I agree with Stuti above that the University setting is a powerful “hub.” This is perhaps how the examples I cite have worked thus far at MIT. But Otto”s “all of the above” seems to embody best the ecological calling as I understand it and the most possibility for a better fit between what is being done, who is empowered to do it, and how it is done.

As a practical matter, building on existing infrastructure at a university (or other entity) is useful. Yet where there is momentum for change, there are many individuals interested in these various projects whose natural habitat may be far from the university halls– and this is a great strength. How do we envision an “institutionalization” that encompasses a movement? Or How do we establish a powerful but neutral structure that can support the evolution of how society (in all its various elements) moves toward the future(s)?

What about a network of University hubs?

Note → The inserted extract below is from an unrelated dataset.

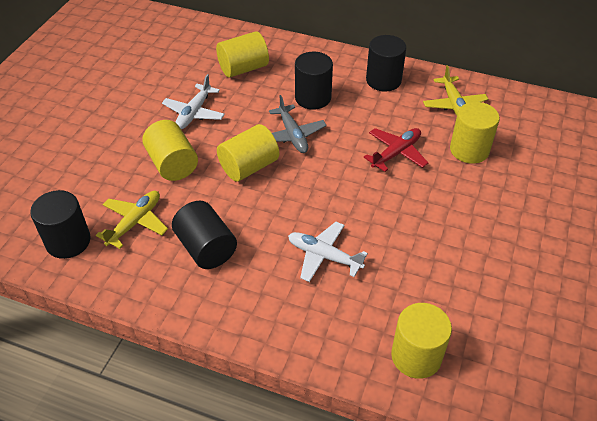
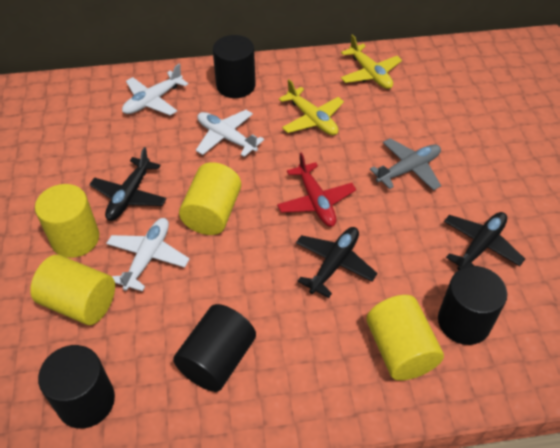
black plane: none = 0 -> [89,147,167,221] [296,227,378,298] [444,212,525,270] = 3
white plane: [162,74,225,129] [288,222,368,282] = 2 -> [106,218,189,291] [122,64,188,116] [196,110,264,157] = 3
yellow cylinder: [142,120,198,181] [216,31,269,78] [217,124,279,182] [391,303,452,379] [450,102,500,164] = 5 -> [30,255,115,325] [35,184,99,258] [179,162,241,235] [366,295,444,381] = 4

Say one on each of six continents, acting as (relatively) local centers of gravity for support and experimentation (prototyping) of institutional support for research, action projects, individuals, groups, governments and organizations? Something more coherent than a loose affiliation of like minds, but less uniform than a single institution. A network could be built by layers over this skeleton offering a framework for all kinds of participants: local, global, regional, individual, organizational, etc…

Marco Valente
December 3, 2009

Dear Otto,
Thanks for your post. I work for the masters programme in Strategic Leadership Towards Sustainability here at the BTH in Karlksrona, Sweden. As an elective course we teach Advanced Societal Leadership and today a group of students presented Theory U as a topic. The presentation was very engaging and interactive and clearly gave a sense of the great potential of your work. Reminded me once more about the power of deep questions. I would love to ask more in the near future about how Theory U can be more closely related to a change towards a sustainable society. Until soon.
All the best,
Marco

Ralf Lippold
December 3, 2009

Otto,

You have brought a relevant question on the table. I would like to reframe your question a bit:

In which structure will the “new” learning grow and evolve?

Institutionalize for me is a bit “old world view” style, as the evolving networks on the internet interconnecting with real-life communities will be probably one fertile ground for the change. We only have to tip into these new waters to explore whether and what it can contribute to the larger idea.

ottoscharmer
January 4, 2010

stuti, james, marco, ralf — i truly loved reading through this great thread. yes, james, we need something more coherent than a loose affiliation of minds — and something less conservative than a single institution. that captures our challenge very well…
to be continued…
o.

Ralf Lippold
January 7, 2010

Good morning everybody,

as Otto mentioned in his last post we need something “more coherent than a loose affiliation”. The loose structure of the virtual connections we now here mostly have, leads to engagement when people have spare time or the topic is so hot on get caught like iron by a magnet. Once the time is a constraint people draw back into their own business (or caves one could say).

From my perspective and experience two (interconnected) things could be the leverage points:

– reducing personal time constraints (dealing with project, clients, business-family)
– slowly moving into using web 2.0 tools that facilitate the ability to lower the workload and time constraints – which is not easy, because in the very beginning it could lead to using some more time (worse before better phenomenom)

Both joined together can (not necessarily) lead to what we would like to see: action and change through groups of people in a network structure.

All our actions in life are an outcome of our intentions on what to fullfill!

What has been your true intentions and being the person you are?